Morgan war eine sehr sympathische Protagonistin, mit der ich sofort Mitleid hatte. Ich habe sie von der ersten Sekunde an verstanden und konnte mit ihr mitfühlen. Das wird bei der zweiten Hauptfigur schon etwas „schwerer“, aber es war nicht unmöglich. Auch mit dieser Figur habe ich mitfühlen können, habe sie verstanden. Dennoch war es eine andere Art als bei Morgan. Auch alle anderen Charaktere waren sehr gut dargestellt. Sie alle waren auf eine gewisse Weise einzigartig und hatten alle Dinge, die sie nicht so einfach austauschbar machen. Es gab hier also keinen grauen Brei an Figuren, die man beliebig hätte austauschen können.

Die Autorin greift hier im Laufe des Buches einige sehr schwierige Themen auf, die wahrscheinlich nicht einfach sind in einem Buch so zu schreiben, das der Leser das verstehen und nachvollziehen kann. Doch die Autorin hat es geschafft, dass ich keinerlei Zweifel an dieser Geschichte hatte. Ich habe mich da mehr oder minder rein versetzen können und habe da bis zu einem gewissen Grad mitfühlen können.

Die Kapitel haben eine angenehme Länge und auch der Schreibstil der Autorin ist sehr angenehm und flüssig zu lesen, was mich nur so durch die Seiten fliegen lies. Ich glaube, ich habe das Buch in zwei Tagen beendet.

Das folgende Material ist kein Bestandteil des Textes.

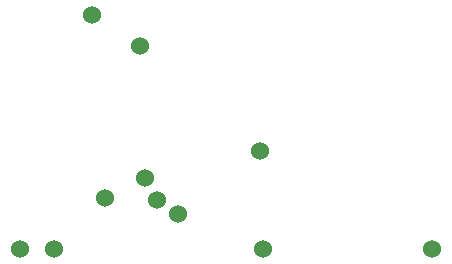
<source format=gbr>
G04 #@! TF.FileFunction,Paste,Top*
%FSLAX46Y46*%
G04 Gerber Fmt 4.6, Leading zero omitted, Abs format (unit mm)*
G04 Created by KiCad (PCBNEW 4.0.6-e0-6349~53~ubuntu14.04.1) date Tue Jun 27 14:22:21 2017*
%MOMM*%
%LPD*%
G01*
G04 APERTURE LIST*
%ADD10C,0.100000*%
%ADD11C,1.524000*%
G04 APERTURE END LIST*
D10*
D11*
X148000000Y-91300000D03*
X162300000Y-91300000D03*
X127400000Y-91300000D03*
X130300000Y-91300000D03*
X139000000Y-87200000D03*
X133500000Y-71500000D03*
X138000000Y-85300000D03*
X137600000Y-74100000D03*
X140800000Y-88400000D03*
X147700000Y-83000000D03*
X134600000Y-87000000D03*
M02*

</source>
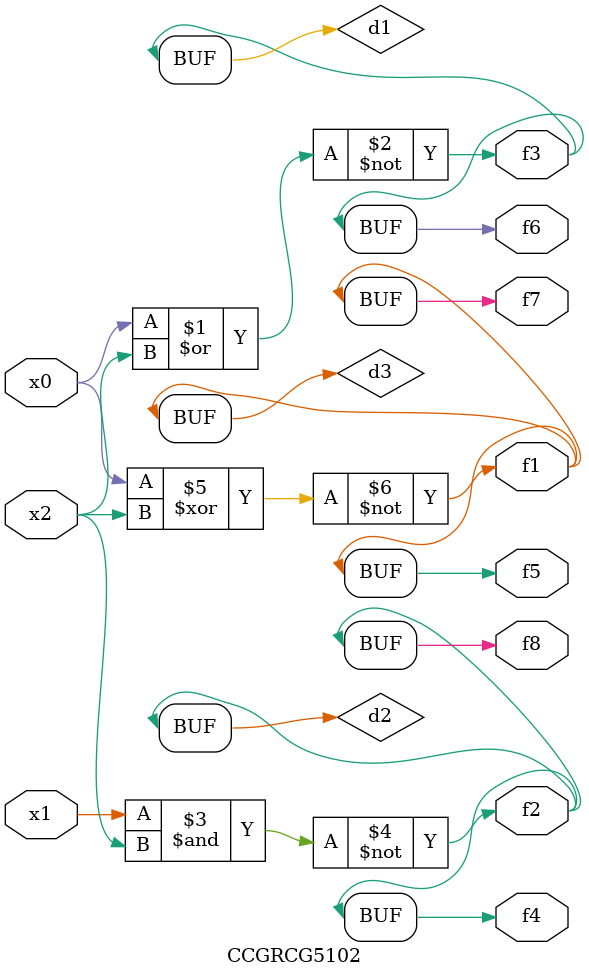
<source format=v>
module CCGRCG5102(
	input x0, x1, x2,
	output f1, f2, f3, f4, f5, f6, f7, f8
);

	wire d1, d2, d3;

	nor (d1, x0, x2);
	nand (d2, x1, x2);
	xnor (d3, x0, x2);
	assign f1 = d3;
	assign f2 = d2;
	assign f3 = d1;
	assign f4 = d2;
	assign f5 = d3;
	assign f6 = d1;
	assign f7 = d3;
	assign f8 = d2;
endmodule

</source>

Ich selbst bin nicht auf das Ende gekommen, ich hätte dieses Ende so wahrscheinlich niemals erraten. Aber es ist alles logisch. Es bleiben keine Fragen offen und im Großen und Ganzen ergibt es am Ende alles einen Sinn. Für das Debüt der Autorin hat sie hier einen wirklichen guten Thriller geschrieben und nach diesem Buch werde ich Ausschau nach anderen Büchern von ihr halten.

Kurz und Knapp:

Für ein Debüt hat die Autorin hier einen wirklich guten Thriller geschrieben. Auch wenn die ersten 30 Seiten bei mir doch etwas für Verwirrung gesorgt haben, da ich nicht direkt verstanden habe, wer die Person aus der zweiten Erzählperspektive eigentlich ist. Das Buch ist spannend und es kommt keine Langweile auf. Morgen ist eine sehr sympathische Protagonistin, die ich gerne begleitet habe. Ich konnte gut mit ihr mitfühlen und mich in sie hineinversetzen. Aber ich habe die zweite Perspektive ein wenig lieber gelesen und ein bisschen spannender gefunden als die Geschichte rund um Morgan.